§ **Исходный текст**
"""

Нашей книге это обеспечивает определенное единство: она представляет долгое путешествие за пределами тех удобств и привычек, какими нас щедро одаривает современная жизнь. Фактически книга уводит нас на другую планету, в другой человеческий мир. Конечно, мы могли бы отправиться к Вольтеру в Ферне (это воображаемое путешествие ничего не будет нам стоить) и долго с ним беседовать, не испытав великого изумления. В плане идей люди XVIII в — наши современники; их дух, их страсти все еще остаются достаточно близки к нашим, для того чтобы нам не ощутить себя в ином мире. Но если бы хозяин Ферне оставил нас у себя на несколько дней, нас сильнейшим образом поразили бы все детали повседневной жизни, даже его уход за своей особой. Между ним и нами возникла бы чудовищная пропасть: в вечернем освещении дома, в отоплении, средствах транспорта, пище, заболеваниях, способах лечения… Следовательно, нужно раз и навсегда отвлечься от окружающих нас реальностей, чтобы надлежащим образом проделать это путешествие вспять, в глубь веков, чтобы вновь обрести те правила, которые слишком долго удерживали мир в довольно трудно объяснимой стабильности, если вспомнить о тех фантастических переменах, которые должны были затем последовать.

"""

§ **Что нужно сделать**
1 – Пожалуйста, определите, соответствуют ли исходному тексту утверждения (a), (b) и (c). Для каждого ответьте «да» или «нет» и приведите точную цитату из текста, на которой основан ответ. (a) Люди XVIII века в плане идей названы нашими современниками. (b) Воображаемое путешествие к Вольтеру в Ферне потребовало бы больших расходов. (c) Пропасть между Вольтером и нами проявилась бы, в частности, в средствах транспорта.
2 – К кому, согласно исходному тексту, мы могли бы отправиться в Ферне?
3 – Переведите на английский язык предложение из исходного текста: «Фактически книга уводит нас на другую планету, в другой человеческий мир.»
Записи для работы не понадобятся.

§ **Представленные данные**
"""

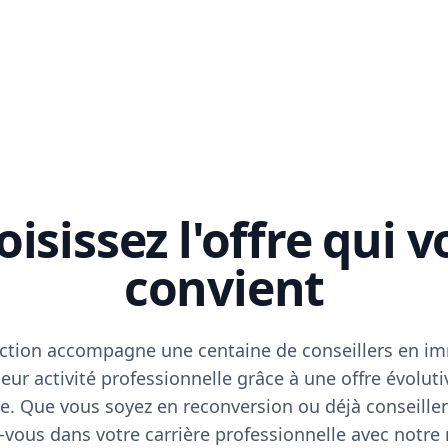
isissez l'offre qui 
convient
ction accompagne une centaine de conseillers en im
eur activité professionnelle grâce à une offre évoluti
e. Que vous soyez en reconversion ou déjà conseiller
vous dans votre carrière professionnelle avec notre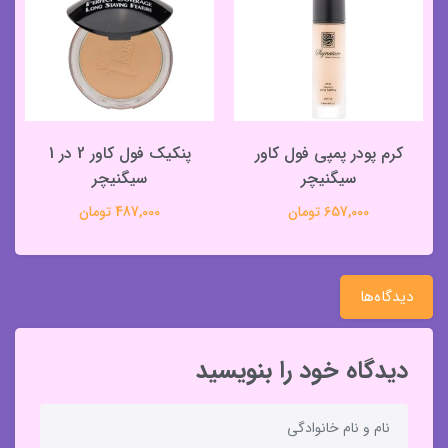
کرم پودر پمپی فول کاور
پنکیک فول کاور 2 در 1
سیگنیچر
سیگنیچر
657,000 تومان
487,000 تومان
دیدگاه‌ها
دیدگاه خود را بنویسید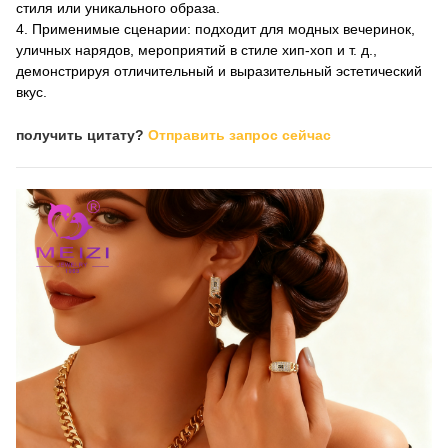
стиля или уникального образа.
4. Применимые сценарии: подходит для модных вечеринок,
уличных нарядов, мероприятий в стиле хип-хоп и т. д.,
демонстрируя отличительный и выразительный эстетический
вкус.
получить цитату?
Отправить запрос сейчас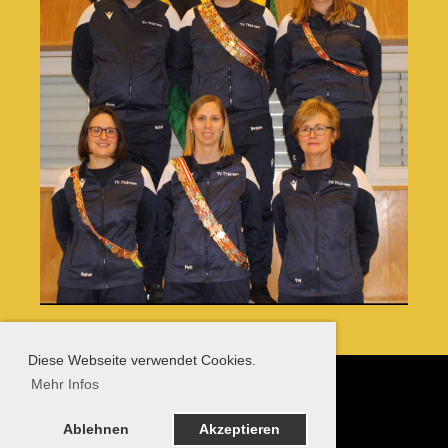
Diese Webseite verwendet Cookies.
Mehr Infos
Ablehnen
Akzeptieren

"""

§ **Решения заданий**
1 –
(a) Да: «В плане идей люди XVIII в — наши современники».
(b) Нет: «это воображаемое путешествие ничего не будет нам стоить».
(c) Да: «в вечернем освещении дома, в отоплении, средствах транспорта, пище, заболеваниях, способах лечения».

2 – К Вольтеру.

3 – In fact, the book takes us to another planet, into another human world.